Numerous failings found at Limerick centre for people with disabilities

HIQA inspectors find 16 medication errors at local Brothers of Charity facility

Fintan Walsh


Fintan Walsh

Numerous failings found at Limerick centre for people with disabilities

NUMEROUS failings were found at a Limerick centre for people with disabilities, following an announced inspection by the Health Information and Quality Authority (HIQA), according to a recently published report.

On September 14, inspectors did a full review of a local Brothers of Charity centre and found 13 cases of non-compliance; nine of which were major. The centre was seen to be compliant in four areas, and was “substantially compliant” regarding records and documentation.

Of the major non-compliances, HIQA found that Brothers of Charity failed to ensure that residents were protected by the centre’s medication management.

The report stated that there were 16 medication errors recorded since the previous inspection in February 2015. Inspectors found that 50% of the errors were directly related to staff practices.
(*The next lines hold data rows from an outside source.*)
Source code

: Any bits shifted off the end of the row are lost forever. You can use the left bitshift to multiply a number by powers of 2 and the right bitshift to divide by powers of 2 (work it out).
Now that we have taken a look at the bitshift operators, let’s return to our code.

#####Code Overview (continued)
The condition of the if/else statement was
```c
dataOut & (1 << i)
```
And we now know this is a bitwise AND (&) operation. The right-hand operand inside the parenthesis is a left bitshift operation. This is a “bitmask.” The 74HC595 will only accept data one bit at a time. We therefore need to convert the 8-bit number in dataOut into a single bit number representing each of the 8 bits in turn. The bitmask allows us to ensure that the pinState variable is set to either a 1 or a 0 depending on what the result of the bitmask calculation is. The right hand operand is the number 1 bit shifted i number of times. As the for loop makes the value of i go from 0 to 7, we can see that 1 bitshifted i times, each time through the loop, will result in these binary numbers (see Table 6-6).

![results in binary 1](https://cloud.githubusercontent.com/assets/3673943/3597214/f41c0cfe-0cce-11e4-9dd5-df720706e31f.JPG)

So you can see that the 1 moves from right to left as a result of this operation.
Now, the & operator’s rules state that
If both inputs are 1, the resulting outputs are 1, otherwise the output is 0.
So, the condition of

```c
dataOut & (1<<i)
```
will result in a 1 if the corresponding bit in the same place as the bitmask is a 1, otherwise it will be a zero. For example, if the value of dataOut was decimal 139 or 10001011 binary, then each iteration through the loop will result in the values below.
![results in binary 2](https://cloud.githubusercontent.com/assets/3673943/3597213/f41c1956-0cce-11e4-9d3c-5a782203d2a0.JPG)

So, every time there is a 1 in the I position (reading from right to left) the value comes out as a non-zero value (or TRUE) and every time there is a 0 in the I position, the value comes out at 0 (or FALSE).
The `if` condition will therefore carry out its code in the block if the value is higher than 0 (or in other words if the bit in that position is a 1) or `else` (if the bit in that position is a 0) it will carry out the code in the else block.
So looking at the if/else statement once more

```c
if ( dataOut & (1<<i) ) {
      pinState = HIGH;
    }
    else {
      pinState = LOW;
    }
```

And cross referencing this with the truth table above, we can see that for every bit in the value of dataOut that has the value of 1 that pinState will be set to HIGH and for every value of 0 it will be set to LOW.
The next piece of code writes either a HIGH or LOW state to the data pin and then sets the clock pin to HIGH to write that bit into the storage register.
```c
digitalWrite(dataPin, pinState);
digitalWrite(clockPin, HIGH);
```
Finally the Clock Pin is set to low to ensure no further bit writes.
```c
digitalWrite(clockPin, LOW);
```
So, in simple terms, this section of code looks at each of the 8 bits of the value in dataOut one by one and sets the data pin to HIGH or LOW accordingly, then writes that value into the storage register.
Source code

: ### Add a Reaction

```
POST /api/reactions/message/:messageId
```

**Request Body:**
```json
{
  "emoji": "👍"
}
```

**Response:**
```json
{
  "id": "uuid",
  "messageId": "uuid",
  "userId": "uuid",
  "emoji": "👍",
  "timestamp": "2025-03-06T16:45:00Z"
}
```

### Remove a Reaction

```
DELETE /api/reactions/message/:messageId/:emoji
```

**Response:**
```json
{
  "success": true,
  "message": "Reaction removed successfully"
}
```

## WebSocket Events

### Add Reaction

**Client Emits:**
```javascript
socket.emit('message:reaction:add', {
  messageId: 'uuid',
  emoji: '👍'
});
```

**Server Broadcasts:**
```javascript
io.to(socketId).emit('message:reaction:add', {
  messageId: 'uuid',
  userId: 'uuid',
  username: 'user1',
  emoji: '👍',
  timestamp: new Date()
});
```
HIQA noted that while they reported errors, staff were “not always vigilant when administering and recording the administration of medications”.

One resident, according to the report, was given the incorrect dosage — double strength — of a medication on two consecutive nights by two different staff members.

Recent failures included the failure to give night sedation in the prescribed strength, and the incorrect labels, instructions and prescribed strengths were not attached to some medication. Staff did not identify these failings, the report stated.

HIQA added that there was “no evidence to support the robust review of medication errors, to guarantee learning and protect residents from further errors”.

In response to these findings, management told inspectors that the demands on staff “due to a lack of resources and over-reliance on relief staff” were contributing factors to these failings. In early December, Brothers of Charity said that they would review their medication policy, enforce monthly audits and record errors, by December 31.

Major non-compliances were also found in the staffing level of the centre. The report stated that Brothers of Charity failed to ensure that there were “adequate staff resources to meet assessed needs of the residents”.

There are six residents, three of whom have complex needs, according to the centre.

Only one staff member was allocated to this particular centre, and this staff member was sleepover staff, working 11pm to 7am shifts.

Inspectors found that there were staffing deficits, from 7am to 10pm, and that the sleepover arrangement was not “sufficient to meet the increasing needs of residents”.

Records also showed that the ratio of staff, of 1:6, “may be too low to facilitate residents’ needs and made it difficult for staff to focus on all service users’ needs”.

The centre, in July 2015, requested funding for additional support staff hours from the HSE, in order to support residents in the evening at weekends.

The report found that, based on a sample of three residents, inspectors were not satisfied that each plan “accurately reflected each residents’ needs”. The centre stated that this would be rectified by late February.

Inspectors noted that the centre failed to report injury records to HIQA. These included resident falls and incident where a resident had a bruise “of unknown origin”.

“The incident report did not reassure inspectors that injuries of unknown origin including bruising were adequately and comprehensively investigated. There was a lack of clarity between the records and staff spoken with as to the exact nature of the falls sustained.”

The centre has since made notifications to HIQA.

The centre was commended for its individualised supports and care, effective services, health and development, management, and its use of information.

Residents had access to monthly advocacy services, GPs and pharmacies. It was noted that staff welcomed complaints and that residents were listened to when complaints were made.

According to the report, residents had access to radio, television, telephone, magazines and literary classes.

The centre has applied for the registration of four additional beds to be accommodated in a separate house within close proximity to the inspected centre. The houses are in “good state of repair and decorative order”, the report stated.